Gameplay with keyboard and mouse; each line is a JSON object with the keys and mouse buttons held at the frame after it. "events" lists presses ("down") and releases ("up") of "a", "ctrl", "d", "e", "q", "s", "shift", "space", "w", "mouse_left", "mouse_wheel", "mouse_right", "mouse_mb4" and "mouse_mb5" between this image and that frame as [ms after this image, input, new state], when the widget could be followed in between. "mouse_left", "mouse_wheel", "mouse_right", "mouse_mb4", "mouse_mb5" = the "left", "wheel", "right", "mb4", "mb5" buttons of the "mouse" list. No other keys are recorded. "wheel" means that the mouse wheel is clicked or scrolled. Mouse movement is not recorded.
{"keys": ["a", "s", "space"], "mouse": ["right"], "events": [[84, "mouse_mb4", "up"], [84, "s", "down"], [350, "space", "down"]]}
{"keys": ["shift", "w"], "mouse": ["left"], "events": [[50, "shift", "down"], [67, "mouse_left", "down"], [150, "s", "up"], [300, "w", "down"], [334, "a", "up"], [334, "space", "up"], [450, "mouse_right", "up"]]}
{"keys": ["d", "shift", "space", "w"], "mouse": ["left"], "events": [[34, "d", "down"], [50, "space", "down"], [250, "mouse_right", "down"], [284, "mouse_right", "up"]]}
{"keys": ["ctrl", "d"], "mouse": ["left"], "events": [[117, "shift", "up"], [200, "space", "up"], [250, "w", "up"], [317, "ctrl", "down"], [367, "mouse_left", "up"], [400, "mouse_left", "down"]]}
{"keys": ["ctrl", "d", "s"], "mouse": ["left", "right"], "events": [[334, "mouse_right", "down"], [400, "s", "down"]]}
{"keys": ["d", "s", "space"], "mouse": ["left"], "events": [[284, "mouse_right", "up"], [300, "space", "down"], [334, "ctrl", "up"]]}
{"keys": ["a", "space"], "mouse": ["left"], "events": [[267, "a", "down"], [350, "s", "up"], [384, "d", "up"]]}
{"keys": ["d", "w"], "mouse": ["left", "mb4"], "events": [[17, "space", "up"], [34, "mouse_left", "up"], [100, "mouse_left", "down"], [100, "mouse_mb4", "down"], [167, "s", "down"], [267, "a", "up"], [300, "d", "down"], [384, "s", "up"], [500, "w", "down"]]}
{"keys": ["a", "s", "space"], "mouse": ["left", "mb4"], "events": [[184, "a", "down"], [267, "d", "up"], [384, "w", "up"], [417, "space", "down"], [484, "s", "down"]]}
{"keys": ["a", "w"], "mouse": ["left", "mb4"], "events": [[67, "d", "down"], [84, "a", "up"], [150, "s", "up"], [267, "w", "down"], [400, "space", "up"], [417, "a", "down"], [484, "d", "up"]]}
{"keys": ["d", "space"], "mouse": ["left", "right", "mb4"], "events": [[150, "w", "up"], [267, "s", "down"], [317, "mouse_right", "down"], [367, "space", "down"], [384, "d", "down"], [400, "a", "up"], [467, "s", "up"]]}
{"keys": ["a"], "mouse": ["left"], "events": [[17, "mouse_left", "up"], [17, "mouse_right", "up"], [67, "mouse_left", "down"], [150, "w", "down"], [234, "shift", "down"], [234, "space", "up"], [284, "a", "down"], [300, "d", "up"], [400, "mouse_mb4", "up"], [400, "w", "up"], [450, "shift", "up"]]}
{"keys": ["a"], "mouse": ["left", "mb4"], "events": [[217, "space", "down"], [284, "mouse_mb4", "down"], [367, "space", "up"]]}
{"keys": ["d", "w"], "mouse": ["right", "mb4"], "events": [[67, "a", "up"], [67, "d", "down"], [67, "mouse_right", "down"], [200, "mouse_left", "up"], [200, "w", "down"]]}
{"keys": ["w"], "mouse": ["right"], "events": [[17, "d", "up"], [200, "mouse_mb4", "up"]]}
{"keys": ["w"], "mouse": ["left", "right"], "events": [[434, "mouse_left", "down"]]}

# TASK DETAILS
Retype the listing above word for word.

# ANSWER TO THIS EXERCISE
Gameplay with keyboard and mouse; each line is a JSON object with the keys and mouse buttons held at the frame after it. "events" lists presses ("down") and releases ("up") of "a", "ctrl", "d", "e", "q", "s", "shift", "space", "w", "mouse_left", "mouse_wheel", "mouse_right", "mouse_mb4" and "mouse_mb5" between this image and that frame as [ms after this image, input, new state], when the widget could be followed in between. "mouse_left", "mouse_wheel", "mouse_right", "mouse_mb4", "mouse_mb5" = the "left", "wheel", "right", "mb4", "mb5" buttons of the "mouse" list. No other keys are recorded. "wheel" means that the mouse wheel is clicked or scrolled. Mouse movement is not recorded.
{"keys": ["a", "s", "space"], "mouse": ["right"], "events": [[84, "mouse_mb4", "up"], [84, "s", "down"], [350, "space", "down"]]}
{"keys": ["shift", "w"], "mouse": ["left"], "events": [[50, "shift", "down"], [67, "mouse_left", "down"], [150, "s", "up"], [300, "w", "down"], [334, "a", "up"], [334, "space", "up"], [450, "mouse_right", "up"]]}
{"keys": ["d", "shift", "space", "w"], "mouse": ["left"], "events": [[34, "d", "down"], [50, "space", "down"], [250, "mouse_right", "down"], [284, "mouse_right", "up"]]}
{"keys": ["ctrl", "d"], "mouse": ["left"], "events": [[117, "shift", "up"], [200, "space", "up"], [250, "w", "up"], [317, "ctrl", "down"], [367, "mouse_left", "up"], [400, "mouse_left", "down"]]}
{"keys": ["ctrl", "d", "s"], "mouse": ["left", "right"], "events": [[334, "mouse_right", "down"], [400, "s", "down"]]}
{"keys": ["d", "s", "space"], "mouse": ["left"], "events": [[284, "mouse_right", "up"], [300, "space", "down"], [334, "ctrl", "up"]]}
{"keys": ["a", "space"], "mouse": ["left"], "events": [[267, "a", "down"], [350, "s", "up"], [384, "d", "up"]]}
{"keys": ["d", "w"], "mouse": ["left", "mb4"], "events": [[17, "space", "up"], [34, "mouse_left", "up"], [100, "mouse_left", "down"], [100, "mouse_mb4", "down"], [167, "s", "down"], [267, "a", "up"], [300, "d", "down"], [384, "s", "up"], [500, "w", "down"]]}
{"keys": ["a", "s", "space"], "mouse": ["left", "mb4"], "events": [[184, "a", "down"], [267, "d", "up"], [384, "w", "up"], [417, "space", "down"], [484, "s", "down"]]}
{"keys": ["a", "w"], "mouse": ["left", "mb4"], "events": [[67, "d", "down"], [84, "a", "up"], [150, "s", "up"], [267, "w", "down"], [400, "space", "up"], [417, "a", "down"], [484, "d", "up"]]}
{"keys": ["d", "space"], "mouse": ["left", "right", "mb4"], "events": [[150, "w", "up"], [267, "s", "down"], [317, "mouse_right", "down"], [367, "space", "down"], [384, "d", "down"], [400, "a", "up"], [467, "s", "up"]]}
{"keys": ["a"], "mouse": ["left"], "events": [[17, "mouse_left", "up"], [17, "mouse_right", "up"], [67, "mouse_left", "down"], [150, "w", "down"], [234, "shift", "down"], [234, "space", "up"], [284, "a", "down"], [300, "d", "up"], [400, "mouse_mb4", "up"], [400, "w", "up"], [450, "shift", "up"]]}
{"keys": ["a"], "mouse": ["left", "mb4"], "events": [[217, "space", "down"], [284, "mouse_mb4", "down"], [367, "space", "up"]]}
{"keys": ["d", "w"], "mouse": ["right", "mb4"], "events": [[67, "a", "up"], [67, "d", "down"], [67, "mouse_right", "down"], [200, "mouse_left", "up"], [200, "w", "down"]]}
{"keys": ["w"], "mouse": ["right"], "events": [[17, "d", "up"], [200, "mouse_mb4", "up"]]}
{"keys": ["w"], "mouse": ["left", "right"], "events": [[434, "mouse_left", "down"]]}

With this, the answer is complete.